Transcription factors (TFs) and the regulatory proteins that
control them play key roles in hematopoiesis, controlling basic processes of cell growth and differentiation; disruption of these processes may lead to leukemogenesis. Here we attempt to identify functionally novel and partially characterized TFs/regulatory proteins
that are expressed in undifferentiated hematopoietic tissue. We
surveyed our database of 15 970 genes/expressed sequence tags
(ESTs) representing the normal human CD34+ cells
transcriptosome (http://westsun.hema.uic.edu/cd34.html), using the
UniGene annotation text descriptor, to identify genes with motifs
consistent with transcriptional regulators; 285 genes were identified.
We also extracted the human homologues of the TFs reported in the
murine stem cell database (SCdb; http://stemcell.princeton.edu/), selecting an additional 45 genes/ESTs. An exhaustive literature search
of each of these 330 unique genes was performed to determine if
any had been previously reported and to obtain additional
characterizing information. Of the resulting gene list, 106 were
considered to be potential TFs. Overall, the transcriptional regulator
dataset consists of 165 novel or poorly characterized genes, including 25 that appeared to be TFs. Among these novel and poorly characterized genes are a cell growth regulatory with ring finger domain protein (CGR19, Hs.59106), an RB-associated CRAB repressor
(RBAK, Hs.7222), a death-associated transcription factor 1 (DATF1, Hs.155313), and a p38-interacting protein
(P38IP, Hs. 171185). The identification of these
novel and partially characterized potential transcriptional regulators
adds a wealth of information to understanding the molecular aspects of
hematopoiesis and hematopoietic disorders.
(Blood. 2002;100:107-119) Transcription factors (TFs) play a critical
role in the process of lineage commitment and differentiation in
hematopoietic tissue.1-4 Several such factors are known to
control the basic molecular mechanisms that underlie this process, and
their expression is tightly regulated in a stage- and lineage-specific
manner.5 For example, the level of expression of PU.1 and
GATA binding proteins plays a major regulatory role in myeloid
development, with PU.1 being up-regulated with myeloid
differentiation,6 whereas GATA1 and GATA2 are
down-regulated.6,7 Disruption in the expression, sequence,
or structure of critical TFs or their associated regulatory proteins
can upset the delicate balance between proliferation and
differentiation and lead to leukemogenesis.
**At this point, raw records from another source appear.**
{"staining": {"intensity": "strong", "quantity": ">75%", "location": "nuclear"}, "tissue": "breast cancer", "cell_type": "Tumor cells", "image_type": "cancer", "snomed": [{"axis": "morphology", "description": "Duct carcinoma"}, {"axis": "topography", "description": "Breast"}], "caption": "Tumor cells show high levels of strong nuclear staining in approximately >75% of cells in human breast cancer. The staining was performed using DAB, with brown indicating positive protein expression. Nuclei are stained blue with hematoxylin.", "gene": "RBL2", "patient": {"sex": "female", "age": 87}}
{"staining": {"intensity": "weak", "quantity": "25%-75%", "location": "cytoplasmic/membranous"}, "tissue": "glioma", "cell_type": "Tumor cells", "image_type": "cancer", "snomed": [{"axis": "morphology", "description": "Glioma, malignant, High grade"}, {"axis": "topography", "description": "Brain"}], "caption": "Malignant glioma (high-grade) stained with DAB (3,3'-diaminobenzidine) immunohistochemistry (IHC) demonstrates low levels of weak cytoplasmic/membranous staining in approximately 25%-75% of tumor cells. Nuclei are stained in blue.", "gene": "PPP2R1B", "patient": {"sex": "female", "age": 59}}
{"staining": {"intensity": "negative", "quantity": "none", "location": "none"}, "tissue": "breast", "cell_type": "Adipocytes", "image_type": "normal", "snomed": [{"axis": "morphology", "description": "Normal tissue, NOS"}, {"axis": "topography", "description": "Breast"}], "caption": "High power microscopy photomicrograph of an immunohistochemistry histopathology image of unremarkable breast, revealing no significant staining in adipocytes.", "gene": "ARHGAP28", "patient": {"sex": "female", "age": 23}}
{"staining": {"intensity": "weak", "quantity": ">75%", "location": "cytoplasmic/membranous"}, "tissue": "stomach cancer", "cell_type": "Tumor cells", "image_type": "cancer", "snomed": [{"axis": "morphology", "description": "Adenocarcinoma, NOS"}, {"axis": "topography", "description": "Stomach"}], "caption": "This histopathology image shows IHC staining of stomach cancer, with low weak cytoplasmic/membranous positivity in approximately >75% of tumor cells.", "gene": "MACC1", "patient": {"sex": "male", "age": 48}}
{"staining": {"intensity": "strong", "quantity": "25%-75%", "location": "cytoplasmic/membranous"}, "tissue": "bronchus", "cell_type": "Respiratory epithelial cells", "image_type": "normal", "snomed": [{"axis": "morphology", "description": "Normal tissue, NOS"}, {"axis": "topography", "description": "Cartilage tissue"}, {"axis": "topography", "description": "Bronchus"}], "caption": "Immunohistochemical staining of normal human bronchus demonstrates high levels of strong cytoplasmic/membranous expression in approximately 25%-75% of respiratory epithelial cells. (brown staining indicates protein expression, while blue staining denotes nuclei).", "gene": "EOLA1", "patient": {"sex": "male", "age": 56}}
Most of the consistent
translocations in myeloid leukemias that have been analyzed to date
result in a fusion protein that alters the normal function of a TF or a
related regulatory protein8,9; it is increasingly
recognized that these genes might also contribute to leukemia by
functional inactivation by mutation10 or chromosomal translocation.11-13 It has been speculated that the
majority of translocations that have not yet been fully characterized
probably also involve transcriptional regulatory
proteins.14-16 Thus, the identification of novel
transcriptional regulators, especially those that are located near
translocation breakpoints, may help to specify new leukemia-related
proteins, leading to better understanding and treatment of this disease.
In the present study, we took a global approach to identify novel and
known transcriptional regulators that might participate in
hematopoiesis and leukemogenesis by surveying databases of genes that
are expressed in normal hematopoietic stem cells. We searched our
previously reported database of 15 970 transcripts that are present in
human bone marrow CD34 antigen-positive cells17 to
identify those with functional motifs consistent with transcriptional regulators. We also searched a murine stem cell database18
to find the human homologues of TFs expressed in this tissue. Here we
report the results of our search, which identified 330 genes that are
potential transcriptional regulators, including 106 TFs, of which 25 are novel or poorly characterized. These TFs, especially those novel
ones that have not been reported previously, may represent new pathways
in hematopoiesis or leukemogenesis that have not yet been explored.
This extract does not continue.